To summarize, Singapore, Hong Kong and South Korea are countries that have had extensive industrialization and are continuing to grow economically. These countries are few of the top that have the highest industrialization rates in the world and the highest GDP rates as well. Due to this reason, we have decided to base our research on Singapore, Hong Kong and South Korea.
Gross Domestic Product (GDP), is the sum of all goods and services sold in a country during a given year. The most common formula for calculating this is: consumption + investment + government spending + (export-imports). GDP is commonly used as a shorthand to measure a country's economic performance-the assumption being that a higher GDP indicates a successful economy.
GDP can be determined in three different ways, production, income and expenditure approach, but the most direct approach is the production approach which sums the outputs of every class of enterprise to arrive at the total.
Below is a link to a rough line graph of the GDP rates over the past few years in Korea, Singapore and Hong Kong GDP Chart
BOD What exactly is BOD?
BOD stands for Biochemical oxygen demand and it is the amount of dissolved oxygen needed by aerobic biological organisms in a body of water to break down organic material present in a given water sample at certain temperature over a specific time period.

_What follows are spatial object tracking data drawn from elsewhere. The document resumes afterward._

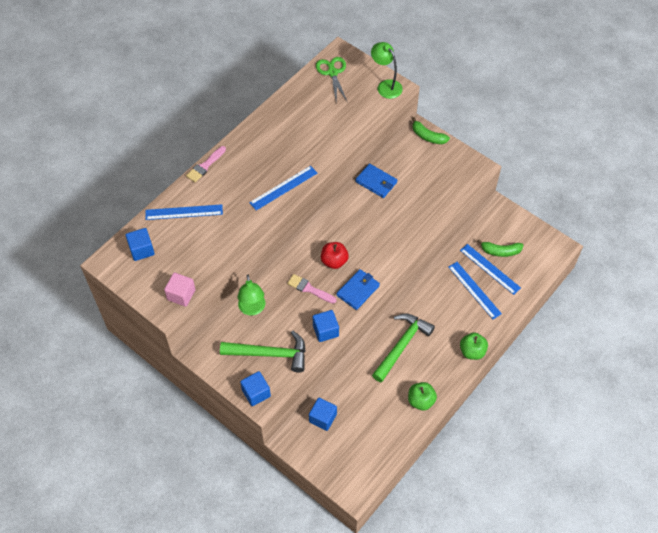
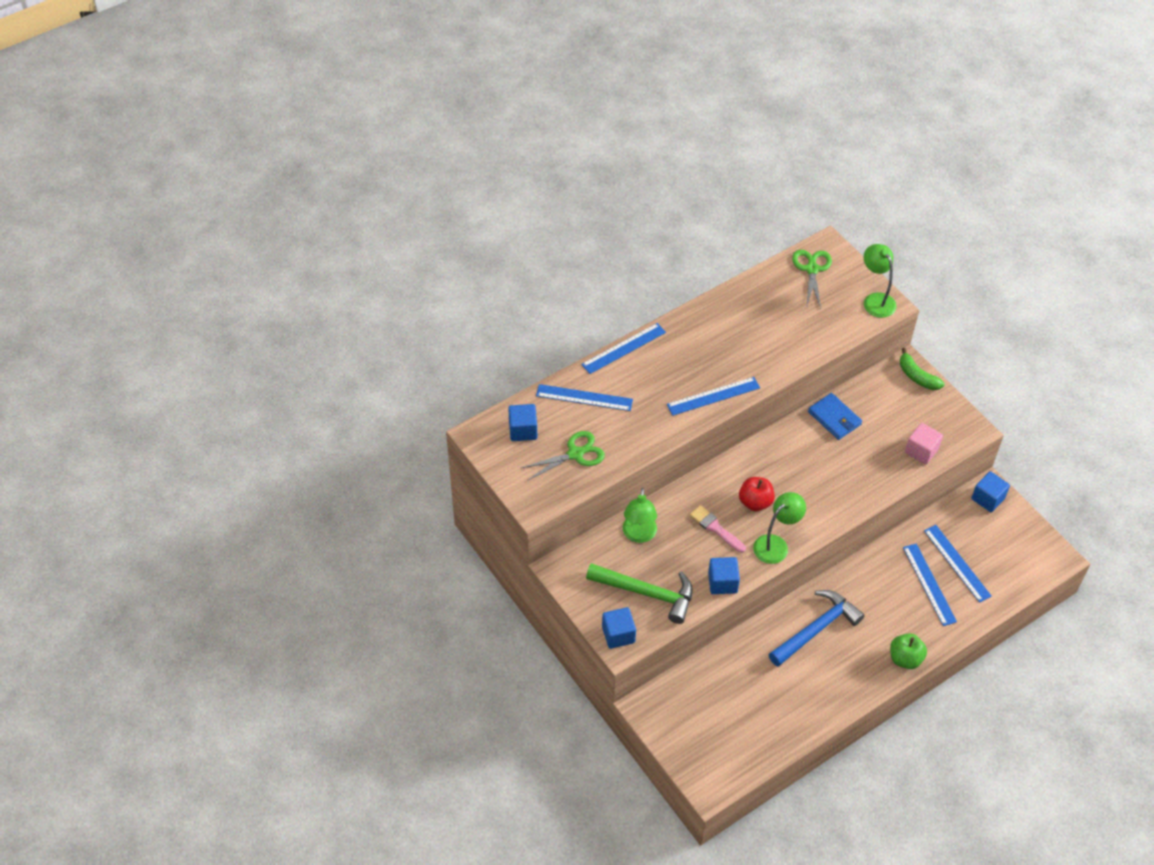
camera: 15 degrees right, 5 degrees down
(181, 295) = (557, 493): pink cube -> pink cube (921, 451)
(188, 259) = (575, 454): none -> green scissors
(205, 166) = (623, 348): pink brush -> blue ruler
(323, 418) = (693, 691): blue cube -> blue cube (987, 498)
(358, 290) = (776, 544): blue wallet -> green lamp
(402, 345) = (816, 629): green hammer -> blue hammer
(421, 401) = (822, 701): green apple -> none
(500, 251) = (977, 544): green banana -> none

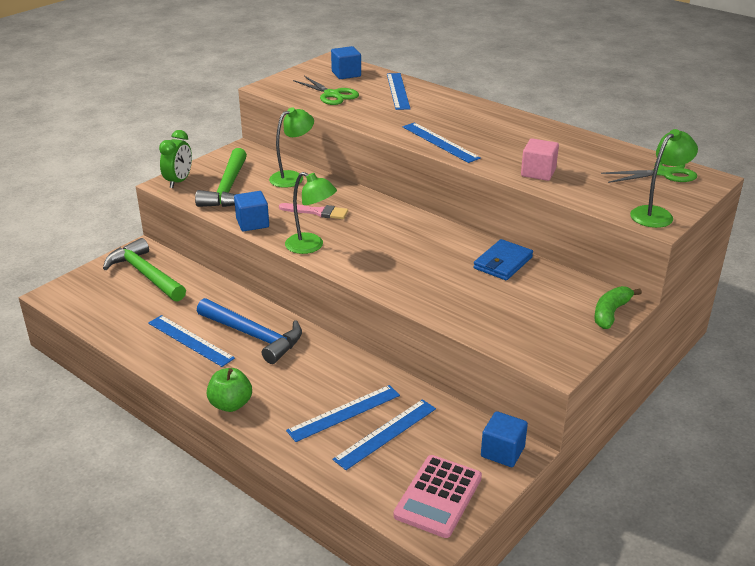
camera: 75 degrees right, 20 degrees down
(618, 634) = (179, 181): blue cube -> green clock
(623, 348) = (468, 99): blue ruler -> blue ruler (190, 340)
(639, 535) = (292, 177): green lamp -> green lamp turned 150 degrees clockwise
(693, 706) = (145, 274): none -> green hammer
(715, 528) = (317, 212): pink brush -> pink brush turned 75 degrees clockwise
(755, 502) = (360, 229): red apple -> none
(921, 451) = (495, 327): pink cube -> pink cube (538, 172)
(1024, 548) = (438, 496): none -> pink calculator

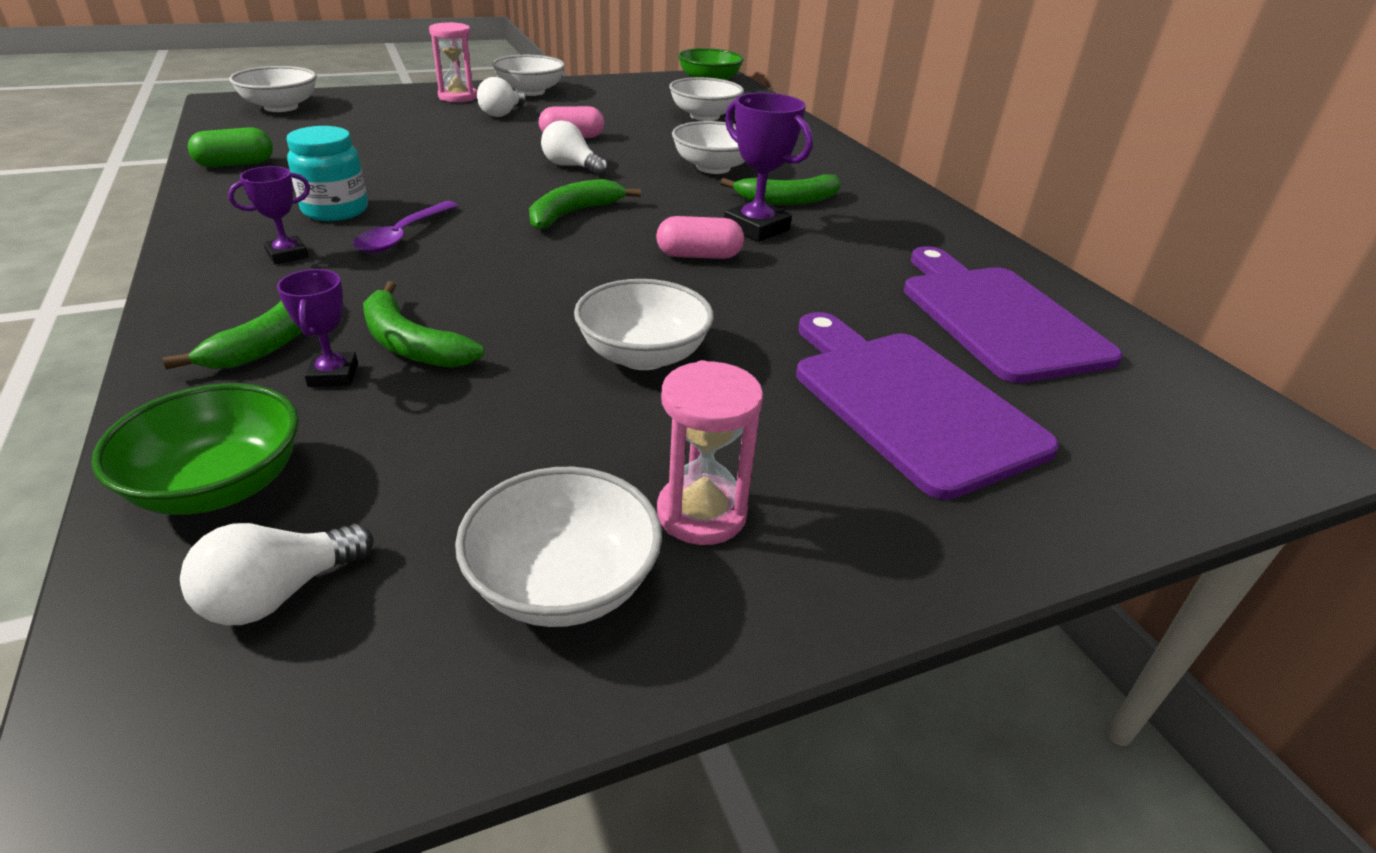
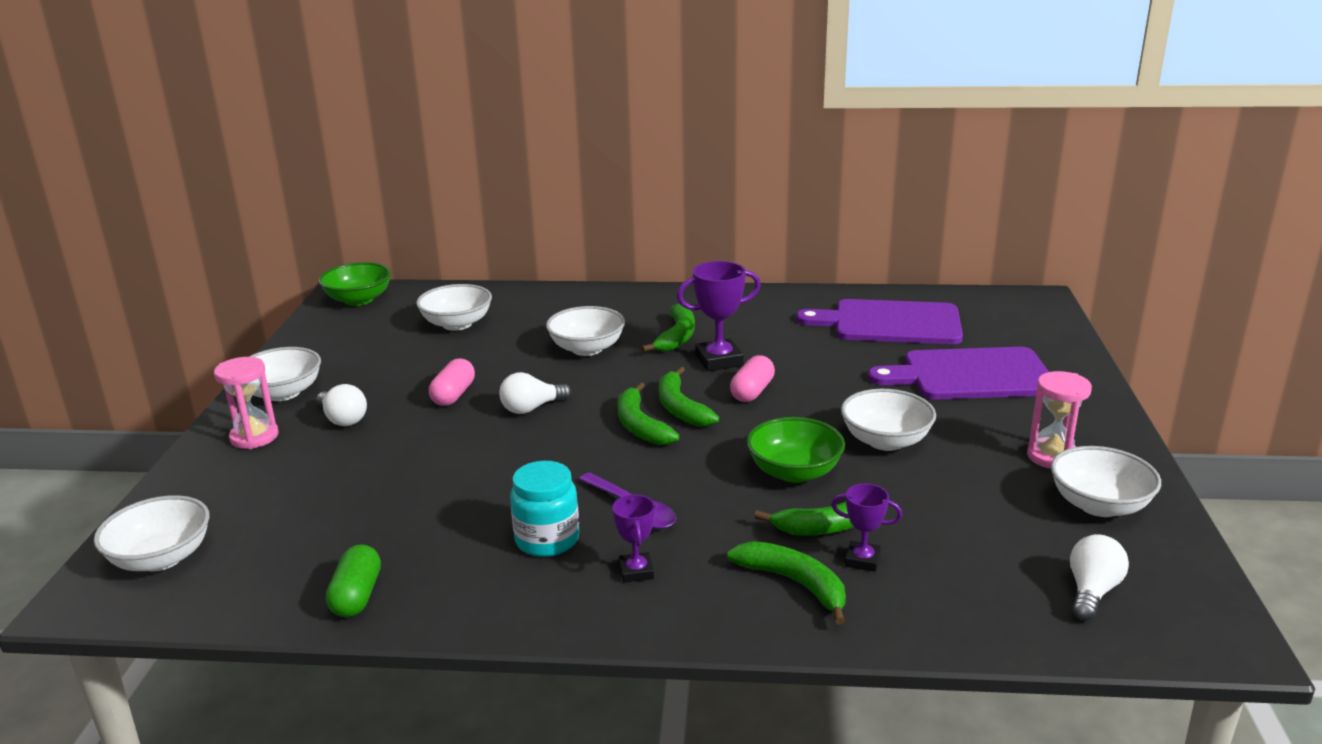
camera: 60 degrees left, 10 degrees down
(220, 486) = (986, 610): green bowl -> green bowl (794, 472)
(279, 594) = (1092, 591): white light bulb -> white light bulb turned 135 degrees counterclockwise
(627, 226) = (680, 408): none -> green banana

Why did we chose to use the data collected for water pollution by percentage of BOD emissions?
Biochemical oxygen demand is a measure of the quantity of oxygen used by microorganisms (eg. aerobic bacteria) in the oxidation of organic matter. Most of these bacteria that are found feed on dead algae and other dead organisms. These bacteria help in the decomposition of wastes in the water. If there are more wastes, there will be more bacteria and if there are more bacteria, more oxygen will be used. Therefore, we believe that the BOD emissions rate will be the best identification for how polluted the water is.
Water pollution is any chemical, physical or biological change in the quality of water that has a harmful effect on any living thing that drinks or uses or lives in it. When humans drink polluted water it often has serious effects on their health. Water pollution can also make water unsuited for the desired use.
In many places around the world, industry is the largest source of water pollution, and nearly all sources of water have some level of contamination from industrial waste and chemicals. The waste includes heavy metals, solvents and radioactive materials that eventually enter underground supplies of water. In the developing world, 70 percent of industrial waste is disposed of directly into water.
Goal We aim to prove if there is really a linkage between water pollution rates and GDP rates or if the GDP rates are only a small factor to what affects water pollution.